There are basically two procedures that can be used to provide data from existing collections to a Symbiota network: direct data entry and batch upload. We are also seeking funds to develop a hybrid approach, one that enables installation of a basic Symbiota locally with synchronization with the central network taking place when there is good internet access. A short explanation of these different approaches is present, followed by a discussion of the fields currently used by Symbiota.  “Currently” because, with the number of people using Symbiota networks increasing, there is an interest in incorporating additional Darwin Core fields into its structure, for example, fields that would allow capture of Exif data, parentage of artificial hybrids, and survey data.

Approach 1: Direct Data Entry (DDE)

In this procedure, the data are entered directly into the network’s database via a browser. The advantages are:

  1. The database is maintained centrally; there is no need for local IT support.
  2. The database incorporates tools that accelerate and increase the accuracy of data entry. Some of these make use of information from other records in the network.
  3. Once entered, records are immediately available via the network, as are any annotations, modifications, or corrections made to existing records.

The major disadvantage of Direct Data Entry is that it requires reliable, fast, and inexpensive internet access. If this not available, it is not a good option.

Approach 2: Batch Upload

There are at least two situations in which collections may wish to upload several records to a Symbiota network rather than enter each one individually:

  1. They have their own or an institutional database they wish to maintain, possibly because it has more of the functionality that they need or
  2. They have several records in a spreadsheet or local database that they wish to upload even though they intend to switch to (or continue using) Direct Data Entry.
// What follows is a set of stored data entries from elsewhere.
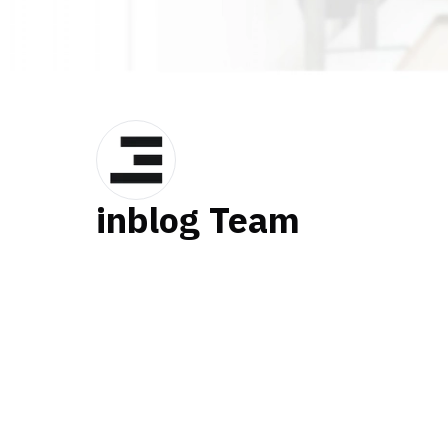
inblog Team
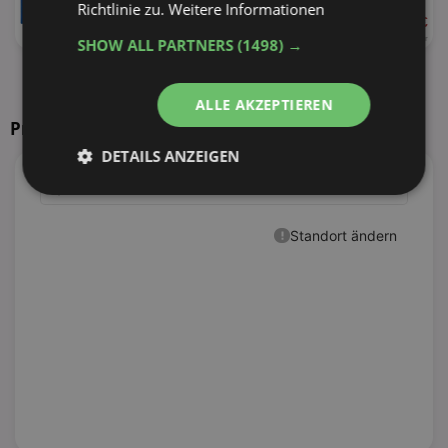
Richtlinie zu.
Weitere Informationen
ab 12,99 €
28%
20 x 0,5l
1,30 € je Liter
SHOW ALL PARTNERS
(1498) →
alle Produkte anzeigen
ALLE AKZEPTIEREN
Prospekte in Ihrer Nähe
DETAILS ANZEIGEN
Unbedingt
Performance
erforderlich
Targeting
Funktionalität
Unklassifizierte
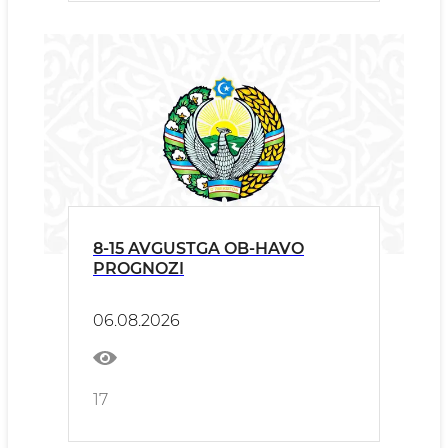
8-15 AVGUSTGA OB-HAVO
PROGNOZI
06.08.2026
17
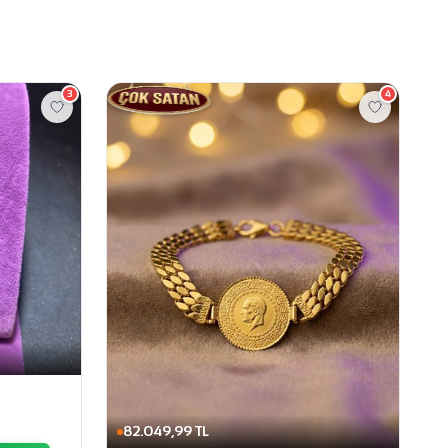
3
4
82.049,99 TL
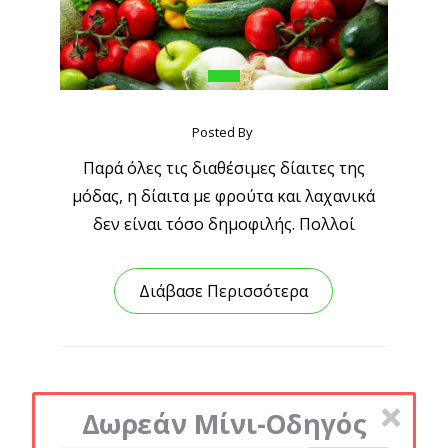
Posted By
Παρά όλες τις διαθέσιμες δίαιτες της
μόδας, η δίαιτα με φρούτα και λαχανικά
δεν είναι τόσο δημοφιλής. Πολλοί
Διάβασε Περισσότερα
Δωρεάν Μίνι-Οδηγός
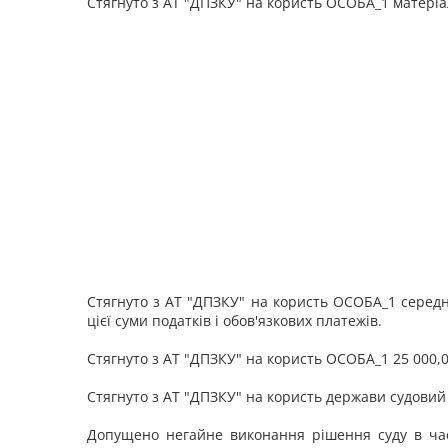
Стягнуто з АТ "ДПЗКУ" на користь ОСОБА_1 матеріал
Стягнуто з АТ "ДПЗКУ" на користь ОСОБА_1 середні
цієї суми податків і обов'язкових платежів.
Стягнуто з АТ "ДПЗКУ" на користь ОСОБА_1 25 000,
Стягнуто з АТ "ДПЗКУ" на користь держави судовий з
Допущено негайне виконання рішення суду в час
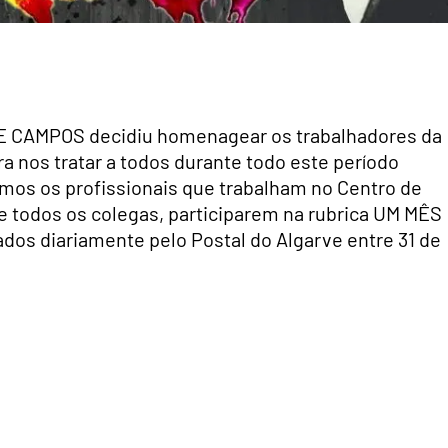
 CAMPOS decidiu homenagear os trabalhadores da
 nos tratar a todos durante todo este período
mos os profissionais que trabalham no Centro de
e todos os colegas, participarem na rubrica UM MÊS
os diariamente pelo Postal do Algarve entre 31 de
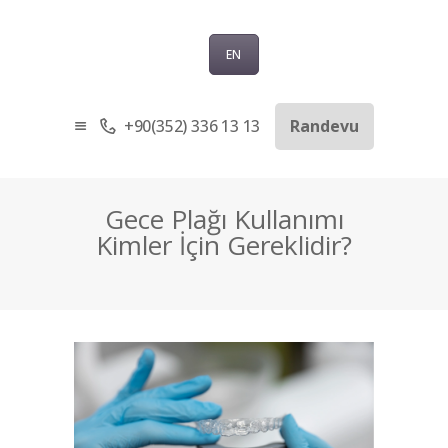
EN
+90(352) 336 13 13
Randevu
ANASAYFA
KURUMSAL
SAĞLIK TURIZMI
Gece Plağı Kullanımı
TEDAVILER
Kimler İçin Gereklidir?
BLOG
SORU-CEVAP
İLETIŞIM
TÜRKÇE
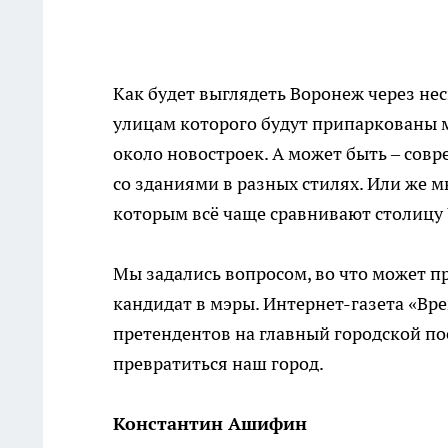
Как будет выглядеть Воронеж через не
улицам которого будут припаркованы 
около новостроек. А может быть – со
со зданиями в разных стилях. Или же м
которым всё чаще сравнивают столицу
Мы задались вопросом, во что может пр
кандидат в мэры. Интернет-газета «В
претендентов на главный городской пос
превратиться наш город.
Константин Ашифин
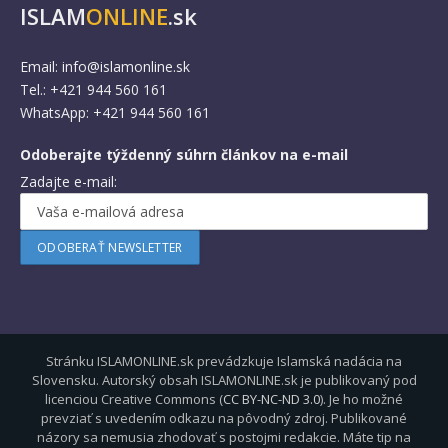
ISLAM
ONLINE
.sk
Email:
info@islamonline.sk
Tel.: +421 944 560 161
WhatsApp: +421 944 560 161
Odoberajte týždenný súhrn článkov na e-mail
Zadajte e-mail:
Stránku ISLAMONLINE.sk prevádzkuje Islamská nadácia na
Slovensku. Autorský obsah ISLAMONLINE.sk je publikovaný pod
licenciou Creative Commons (
CC BY-NC-ND 3.0
). Je ho možné
prevziať s uvedením odkazu na pôvodný zdroj. Publikované
názory sa nemusia zhodovať s postojmi redakcie. Máte tip na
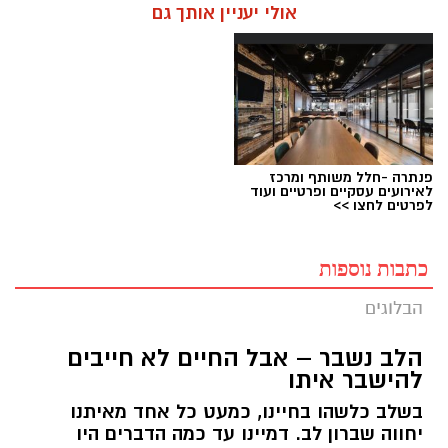
אולי יעניין אותך גם
פנתרה -חלל משותף ומרכז
לאירועים עסקיים ופרטיים ועוד
לפרטים לחצו >>
כתבות נוספות
הבלוגים
הלב נשבר – אבל החיים לא חייבים
להישבר איתו
בשלב כלשהו בחיינו, כמעט כל אחד מאיתנו
יחווה שברון לב. דמיינו עד כמה הדברים היו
Records to be uploaded need to be in a “comma separated values” (csv) file with fields that can be mapped to those used by Symbiota (see Module 3b). All database programs permit export of data in a flat csv file but designing the export function will require knowledge of the system used and the fields used by Symbiota. With spreadsheets, the data sheet needs to be saved as a csv file.

So long as there is adequate IT support, maintaining a local database system is an attractive alternative. The support may come from the database provider, possibly in exchange for a subscription or fee, or from local individuals. Whatever the support mechanism, there should be more than one person familiar with the system. Entering data directly into a spreadsheet is discouraged because spreadsheets do not have good tools for error-checking. Despite this statement, we have created a spreadsheet for use with Symbiota.

Records for batch upload should include a unique Catalogue Number (see Module3b) before they are uploaded. This “number” should start with the collection’s registered code, or combined institution-collection code. The reasons for including the code as the first part of a catalogue number are a) it makes it easy to see where the record comes from and b) it makes it easier to search for the record. Catalog Numbers can be added after records are uploaded but it is a more time-consuming task because first one must open the relevant uploaded record and then enter the catalog number.

Approach 3: Hybrid Mode

Symbiota2 will allow for synchronizing Symbiota. It will make it easy to install a local Symbiota database that includes a tool for a) exporting new and modified records to a network via batch upload and b) downloading new and modified nomenclatural records plus new and modified occurrence records from other collections for an area of interest. It will be possible to provide the installation software on a flash drive. Collections will also be able to use a flash drive to move records to and from the network via a flash drive. The reason for developing this synchronizing version of Symbiota is to meet the needs of collections with unreliable, expensive, or slow internet access.  It will enable such collections share data but will not provide them with access to all the tools for using and visualizing such data that are in Symbiota.